La palabra gazi fue utilizada en vida de Mahoma para llamar a quienes le acompañaron en sus expediciones militares. Luego se utilizó para designar a los participantes de las expediciones que irradiaron en los primeros siglos de expansión del islam. Algunos sultanes turcos utilizaron el término casi como título nobiliario el gazi era el “señor de la frontera del horizonte” queriendo significar con ello a los que se encontraban en permanente lucha para extender las fronteras del Islam. Y en una época tardía, hacia el siglo XV, Ahmedi, un poeta otomano, escribe que el gazi es “el instrumento de religión de Dios, el siervo de Dios que limpia la tierra de la inmundicia del politeísmo, la espada de Dios”.

Fedayin, por su parte, es un término con el que los europeos se familiarizaron en los años 60 cuando la resistencia palestina (la Organización para la Liberación de Palestina) empezó a multiplicar sus comandos y sus operaciones en territorio judío.
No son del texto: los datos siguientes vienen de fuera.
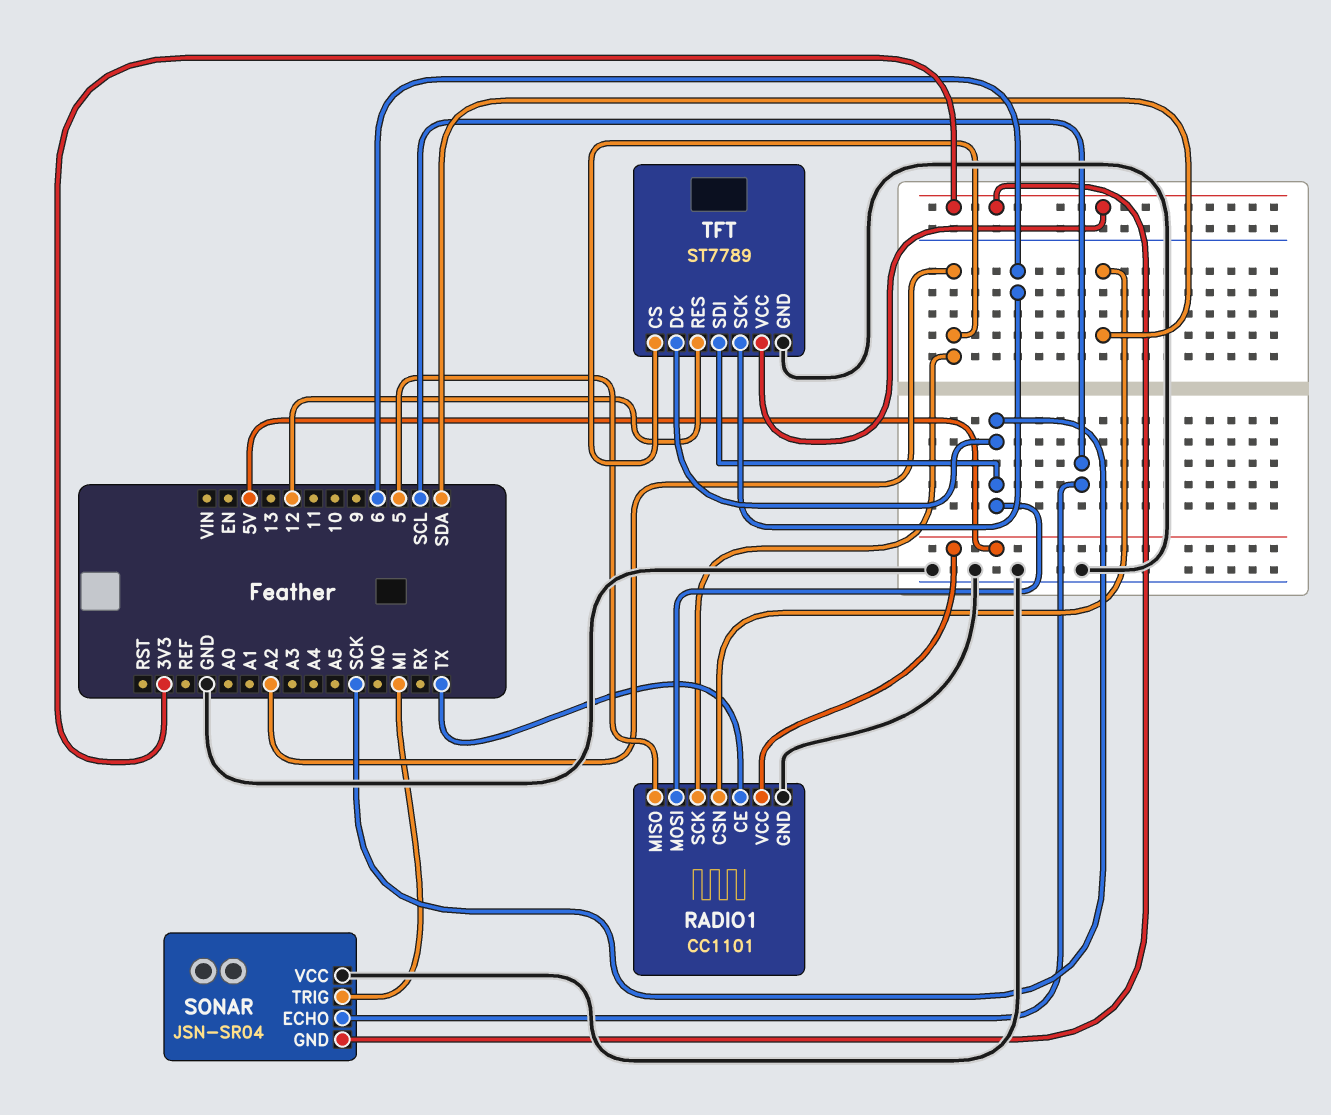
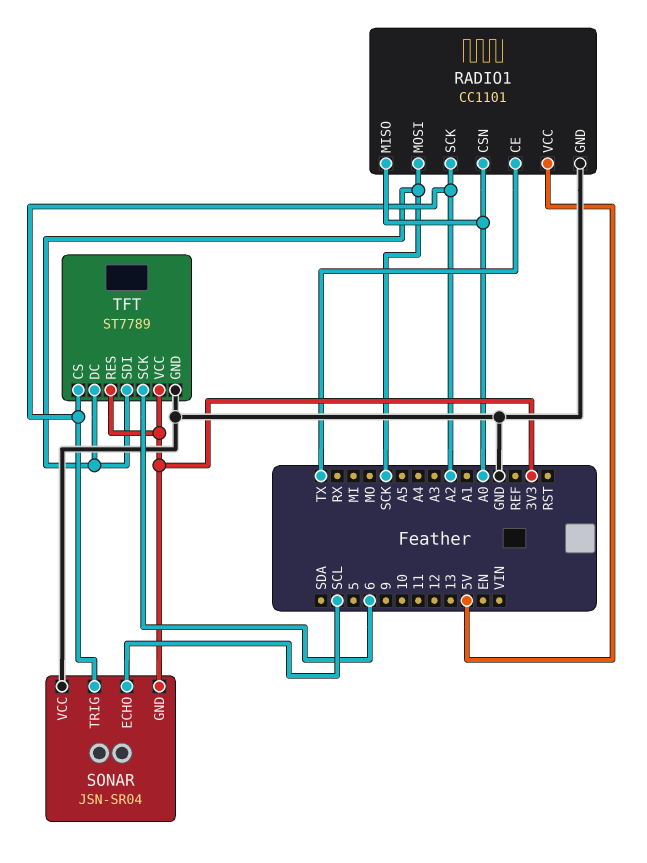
RADIO1 pin CSN: SDA -> A0
RADIO1 pin MISO: 5 -> A0
SONAR pin TRIG: MI -> A2
TFT pin RES: 12 -> 3V3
Cada combatiente palestino era un fedayín, un término que había surgido en las cruzadas. Etimológicamente sugiere a “aquel que abandona su vida por una vida mejor” y está ligado a las corriente ismaelitas y, en concreto a los famosos “hashshashín” controlados por Hassan i Sabbah (1034-1124) instalado con sus fieles en la fortaleza de Alamut y conocido como el “Viejo de la Montaña”.

Tras la destrucción de la fortaleza de Alamut y de la liquidación de los “hashshashín”, el término fedayín fue prácticamente desterrado de la lengua árabe y sobrevivió sólo como culteranismo hasta que en el siglo XIX un grupo de conspiradores otomanos lo recuperó. En cuanto a la palabra “hashshashín”, como se sabe, ha pasado a nuestro idioma en el término “asesinos”. En realidad, los hashshashín fueron solamente los guerreros ismaelitas y el término desapareció cuando los mongoles destruyeron Alamut.